What to Do Immediately After a Hit and Run Conviction

Your first action after conviction is to identify which non-standard carriers are actively writing hit and run violations in Delaware. Do not wait until your suspension ends to start shopping — use the suspension period to gather quotes and select a carrier so you can file SR-22 immediately upon eligibility. Delaying SR-22 filing after your suspension ends extends the total time you are without a license and postpones the start of your three-year compliance clock. Once you select a carrier and purchase a policy, request SR-22 filing immediately. The carrier will file the certificate electronically with the Delaware DMV, typically within 24–48 hours. You will need to pay your reinstatement fee ($200 for first-offense suspension) and provide proof of insurance to the DMV before your license is restored. Do not drive during suspension — a driving under suspension charge in Delaware is a separate criminal offense and will extend your SR-22 requirement and suspension period. After reinstatement, set up automatic payments for your insurance premium to avoid any lapse. Even a single missed payment that triggers a policy cancellation will cause your SR-22 to lapse, which triggers an automatic license suspension and restarts your three-year filing requirement. If you need to switch carriers during your SR-22 period, coordinate the timing so your new carrier files SR-22 before your old policy cancels. There cannot be any gap in SR-22 coverage, even for one day.

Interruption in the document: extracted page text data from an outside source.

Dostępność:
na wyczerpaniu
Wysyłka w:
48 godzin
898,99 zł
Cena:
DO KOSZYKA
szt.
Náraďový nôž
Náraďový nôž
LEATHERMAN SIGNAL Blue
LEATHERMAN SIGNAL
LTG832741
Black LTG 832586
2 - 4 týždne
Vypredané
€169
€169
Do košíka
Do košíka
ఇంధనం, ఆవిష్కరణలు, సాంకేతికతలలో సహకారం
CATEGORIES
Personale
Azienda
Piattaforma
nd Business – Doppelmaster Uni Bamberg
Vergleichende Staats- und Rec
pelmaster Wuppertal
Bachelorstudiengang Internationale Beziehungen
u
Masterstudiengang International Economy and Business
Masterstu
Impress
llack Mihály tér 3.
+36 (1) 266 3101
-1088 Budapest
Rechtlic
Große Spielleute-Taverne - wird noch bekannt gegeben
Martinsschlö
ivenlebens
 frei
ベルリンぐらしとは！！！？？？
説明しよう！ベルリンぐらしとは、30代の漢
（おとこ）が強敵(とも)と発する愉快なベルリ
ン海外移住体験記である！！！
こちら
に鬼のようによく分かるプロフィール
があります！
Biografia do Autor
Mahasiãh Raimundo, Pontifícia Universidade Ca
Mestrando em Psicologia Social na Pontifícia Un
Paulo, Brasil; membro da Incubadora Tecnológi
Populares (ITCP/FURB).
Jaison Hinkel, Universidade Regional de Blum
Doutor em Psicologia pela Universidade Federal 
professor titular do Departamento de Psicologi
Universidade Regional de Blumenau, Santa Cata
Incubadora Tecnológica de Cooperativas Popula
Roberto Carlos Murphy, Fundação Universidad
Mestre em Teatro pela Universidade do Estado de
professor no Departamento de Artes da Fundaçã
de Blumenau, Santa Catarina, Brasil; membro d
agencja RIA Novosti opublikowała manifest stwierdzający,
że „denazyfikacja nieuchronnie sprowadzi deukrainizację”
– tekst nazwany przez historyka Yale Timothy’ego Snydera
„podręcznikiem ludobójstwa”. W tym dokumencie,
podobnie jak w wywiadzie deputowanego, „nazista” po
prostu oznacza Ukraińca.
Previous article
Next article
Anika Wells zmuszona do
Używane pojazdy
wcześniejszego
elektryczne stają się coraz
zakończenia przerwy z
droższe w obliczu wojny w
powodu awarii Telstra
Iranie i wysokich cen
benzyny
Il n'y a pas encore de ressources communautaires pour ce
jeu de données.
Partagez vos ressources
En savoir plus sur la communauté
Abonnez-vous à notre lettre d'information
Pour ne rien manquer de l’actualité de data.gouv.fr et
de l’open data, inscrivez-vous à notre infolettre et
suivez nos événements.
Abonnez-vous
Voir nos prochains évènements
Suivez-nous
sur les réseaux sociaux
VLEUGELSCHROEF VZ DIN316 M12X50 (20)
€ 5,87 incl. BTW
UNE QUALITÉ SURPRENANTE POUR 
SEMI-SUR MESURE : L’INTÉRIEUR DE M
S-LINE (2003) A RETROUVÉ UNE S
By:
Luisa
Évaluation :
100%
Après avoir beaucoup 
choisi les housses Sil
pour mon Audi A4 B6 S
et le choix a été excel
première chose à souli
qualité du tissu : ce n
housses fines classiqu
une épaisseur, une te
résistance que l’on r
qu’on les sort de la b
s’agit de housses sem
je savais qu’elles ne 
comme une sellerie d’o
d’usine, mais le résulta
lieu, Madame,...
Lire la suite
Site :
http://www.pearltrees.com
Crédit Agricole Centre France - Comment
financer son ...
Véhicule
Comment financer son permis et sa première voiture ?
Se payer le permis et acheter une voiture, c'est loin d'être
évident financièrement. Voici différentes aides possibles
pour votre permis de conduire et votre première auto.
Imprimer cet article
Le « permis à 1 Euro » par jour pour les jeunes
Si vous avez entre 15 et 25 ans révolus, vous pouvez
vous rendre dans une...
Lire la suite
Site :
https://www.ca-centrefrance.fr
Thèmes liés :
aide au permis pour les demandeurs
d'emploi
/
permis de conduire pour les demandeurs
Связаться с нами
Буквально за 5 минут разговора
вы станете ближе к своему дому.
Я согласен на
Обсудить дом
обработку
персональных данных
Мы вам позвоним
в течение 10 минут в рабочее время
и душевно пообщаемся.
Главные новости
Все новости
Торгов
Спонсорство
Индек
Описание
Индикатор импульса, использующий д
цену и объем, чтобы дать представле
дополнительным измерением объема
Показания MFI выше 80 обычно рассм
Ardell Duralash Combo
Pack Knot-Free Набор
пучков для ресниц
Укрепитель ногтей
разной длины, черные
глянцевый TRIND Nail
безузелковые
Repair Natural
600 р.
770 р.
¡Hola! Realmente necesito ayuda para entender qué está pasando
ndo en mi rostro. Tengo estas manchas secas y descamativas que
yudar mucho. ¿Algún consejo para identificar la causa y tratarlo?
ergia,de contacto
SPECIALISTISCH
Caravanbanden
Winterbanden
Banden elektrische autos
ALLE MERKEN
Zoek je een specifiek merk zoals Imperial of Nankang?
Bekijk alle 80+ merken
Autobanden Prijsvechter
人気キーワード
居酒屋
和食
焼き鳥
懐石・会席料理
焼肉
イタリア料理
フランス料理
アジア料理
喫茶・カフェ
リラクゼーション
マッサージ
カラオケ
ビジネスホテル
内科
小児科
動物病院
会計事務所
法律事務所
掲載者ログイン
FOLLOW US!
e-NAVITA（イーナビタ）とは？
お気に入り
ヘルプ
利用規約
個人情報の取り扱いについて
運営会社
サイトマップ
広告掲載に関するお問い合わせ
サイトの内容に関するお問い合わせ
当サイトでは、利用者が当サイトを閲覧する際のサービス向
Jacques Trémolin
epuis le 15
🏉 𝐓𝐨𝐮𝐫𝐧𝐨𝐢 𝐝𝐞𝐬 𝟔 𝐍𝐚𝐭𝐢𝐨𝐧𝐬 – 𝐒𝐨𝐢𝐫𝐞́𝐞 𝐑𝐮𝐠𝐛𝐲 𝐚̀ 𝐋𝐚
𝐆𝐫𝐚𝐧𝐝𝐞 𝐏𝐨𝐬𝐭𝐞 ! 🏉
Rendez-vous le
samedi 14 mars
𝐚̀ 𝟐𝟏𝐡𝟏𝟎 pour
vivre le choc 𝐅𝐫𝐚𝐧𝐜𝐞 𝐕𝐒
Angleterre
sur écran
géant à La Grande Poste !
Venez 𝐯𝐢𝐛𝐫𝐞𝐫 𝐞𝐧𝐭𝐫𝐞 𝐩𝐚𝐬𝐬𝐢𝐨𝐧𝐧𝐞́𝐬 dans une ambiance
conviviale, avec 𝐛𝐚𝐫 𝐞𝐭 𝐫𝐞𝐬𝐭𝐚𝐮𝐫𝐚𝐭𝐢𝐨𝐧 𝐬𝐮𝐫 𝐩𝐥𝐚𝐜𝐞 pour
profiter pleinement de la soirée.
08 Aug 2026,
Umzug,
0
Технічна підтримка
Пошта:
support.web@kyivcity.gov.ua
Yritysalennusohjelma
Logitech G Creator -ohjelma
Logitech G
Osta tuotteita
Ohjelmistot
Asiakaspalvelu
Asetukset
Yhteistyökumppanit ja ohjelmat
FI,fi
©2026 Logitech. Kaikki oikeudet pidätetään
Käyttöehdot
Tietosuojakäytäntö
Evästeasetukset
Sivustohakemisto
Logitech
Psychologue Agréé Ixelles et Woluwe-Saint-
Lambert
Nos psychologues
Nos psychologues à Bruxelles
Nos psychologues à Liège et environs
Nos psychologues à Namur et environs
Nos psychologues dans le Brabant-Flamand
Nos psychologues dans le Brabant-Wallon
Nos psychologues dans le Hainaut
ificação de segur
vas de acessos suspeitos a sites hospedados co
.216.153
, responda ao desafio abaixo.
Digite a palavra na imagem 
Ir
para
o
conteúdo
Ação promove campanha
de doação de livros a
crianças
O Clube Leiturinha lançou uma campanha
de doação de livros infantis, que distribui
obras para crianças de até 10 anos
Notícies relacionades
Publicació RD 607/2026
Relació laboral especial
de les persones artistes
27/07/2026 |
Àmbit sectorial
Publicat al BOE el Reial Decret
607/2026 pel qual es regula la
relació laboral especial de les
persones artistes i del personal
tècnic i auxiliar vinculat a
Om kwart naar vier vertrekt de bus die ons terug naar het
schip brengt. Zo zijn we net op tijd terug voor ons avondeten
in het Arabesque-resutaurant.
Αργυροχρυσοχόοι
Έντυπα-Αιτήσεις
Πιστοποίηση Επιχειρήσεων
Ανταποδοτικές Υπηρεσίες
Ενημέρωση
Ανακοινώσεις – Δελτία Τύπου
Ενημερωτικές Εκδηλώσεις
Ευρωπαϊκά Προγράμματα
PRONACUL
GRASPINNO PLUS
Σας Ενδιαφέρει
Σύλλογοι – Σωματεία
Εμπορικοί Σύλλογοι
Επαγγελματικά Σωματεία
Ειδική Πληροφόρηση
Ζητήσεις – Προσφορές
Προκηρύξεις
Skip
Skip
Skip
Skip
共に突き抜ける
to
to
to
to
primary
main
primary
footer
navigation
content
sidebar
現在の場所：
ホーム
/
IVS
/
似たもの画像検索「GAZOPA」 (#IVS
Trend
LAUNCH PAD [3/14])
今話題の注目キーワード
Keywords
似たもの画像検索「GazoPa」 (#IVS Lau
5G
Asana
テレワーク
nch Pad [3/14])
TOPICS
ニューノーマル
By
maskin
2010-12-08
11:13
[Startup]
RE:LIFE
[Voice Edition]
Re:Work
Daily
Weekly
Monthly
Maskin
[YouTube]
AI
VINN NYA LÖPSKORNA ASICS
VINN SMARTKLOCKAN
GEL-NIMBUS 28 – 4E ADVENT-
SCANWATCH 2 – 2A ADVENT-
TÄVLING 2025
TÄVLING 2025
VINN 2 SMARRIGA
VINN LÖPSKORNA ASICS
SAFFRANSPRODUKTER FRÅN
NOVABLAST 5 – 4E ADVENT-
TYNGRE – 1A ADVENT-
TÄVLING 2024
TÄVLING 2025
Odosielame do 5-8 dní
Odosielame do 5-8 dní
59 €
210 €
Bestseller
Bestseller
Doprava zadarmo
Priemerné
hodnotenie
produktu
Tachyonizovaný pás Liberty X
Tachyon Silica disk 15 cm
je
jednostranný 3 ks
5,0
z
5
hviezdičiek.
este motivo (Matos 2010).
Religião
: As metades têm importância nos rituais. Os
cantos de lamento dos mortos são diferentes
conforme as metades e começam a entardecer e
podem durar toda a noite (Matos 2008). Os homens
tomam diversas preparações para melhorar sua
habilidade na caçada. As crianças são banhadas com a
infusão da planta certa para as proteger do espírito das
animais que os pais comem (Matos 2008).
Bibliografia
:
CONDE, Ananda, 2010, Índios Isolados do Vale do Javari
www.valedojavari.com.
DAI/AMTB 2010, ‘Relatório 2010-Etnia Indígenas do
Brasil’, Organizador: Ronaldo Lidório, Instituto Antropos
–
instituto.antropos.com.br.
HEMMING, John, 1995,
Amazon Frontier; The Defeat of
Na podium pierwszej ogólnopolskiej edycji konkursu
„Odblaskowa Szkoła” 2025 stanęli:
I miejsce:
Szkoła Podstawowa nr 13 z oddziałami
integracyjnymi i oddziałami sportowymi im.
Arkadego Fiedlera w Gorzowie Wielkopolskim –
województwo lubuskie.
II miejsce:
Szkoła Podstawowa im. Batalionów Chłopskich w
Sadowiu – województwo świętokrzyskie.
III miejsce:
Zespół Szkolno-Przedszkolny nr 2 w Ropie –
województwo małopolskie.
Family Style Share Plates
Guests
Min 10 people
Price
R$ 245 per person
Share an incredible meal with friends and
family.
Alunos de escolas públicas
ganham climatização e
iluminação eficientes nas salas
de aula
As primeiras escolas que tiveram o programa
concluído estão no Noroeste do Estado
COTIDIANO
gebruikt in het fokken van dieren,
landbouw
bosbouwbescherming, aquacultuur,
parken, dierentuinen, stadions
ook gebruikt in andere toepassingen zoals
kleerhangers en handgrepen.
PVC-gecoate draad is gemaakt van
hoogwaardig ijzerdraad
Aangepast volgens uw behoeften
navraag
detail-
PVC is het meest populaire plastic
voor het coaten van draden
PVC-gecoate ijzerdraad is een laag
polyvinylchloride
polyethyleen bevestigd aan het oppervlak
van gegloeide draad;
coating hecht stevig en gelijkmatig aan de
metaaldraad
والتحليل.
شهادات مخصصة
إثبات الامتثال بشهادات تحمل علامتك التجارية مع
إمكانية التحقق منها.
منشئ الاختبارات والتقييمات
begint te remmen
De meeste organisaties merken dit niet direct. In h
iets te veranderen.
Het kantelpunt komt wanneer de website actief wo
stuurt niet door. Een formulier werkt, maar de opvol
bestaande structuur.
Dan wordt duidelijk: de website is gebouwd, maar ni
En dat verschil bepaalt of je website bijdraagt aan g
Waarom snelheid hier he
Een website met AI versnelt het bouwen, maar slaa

Does SR-22 Ever Get Required for Violations Other Than Hit and Run in Delaware

Delaware requires SR-22 for specific violations beyond hit and run, including DUI, driving under suspension, reckless driving, and accumulating 12 or more points within a 24-month period. However, standard point violations like speeding or at-fault accidents do not trigger SR-22 requirements in Delaware unless they contribute to crossing the 12-point suspension threshold or involve additional criminal charges. If you have a hit and run conviction, you are already in the most serious category of traffic violations for insurance purposes. Adding any additional violation during your SR-22 period — even a minor speeding ticket — will further extend your time in the non-standard market and may cause your current carrier to non-renew your policy. Non-standard carriers are more tolerant of single serious violations than they are of patterns of violations, so maintaining a clean record during SR-22 filing is critical to eventual rate recovery. Delaware's point system runs parallel to its SR-22 system but does not interact directly with hit and run convictions because those convictions do not generate points. This means your post-conviction insurance challenge is driven entirely by the criminal conviction itself, not by point accumulation, and your path forward is to complete your SR-22 period without incident and wait for the conviction to age out of your record.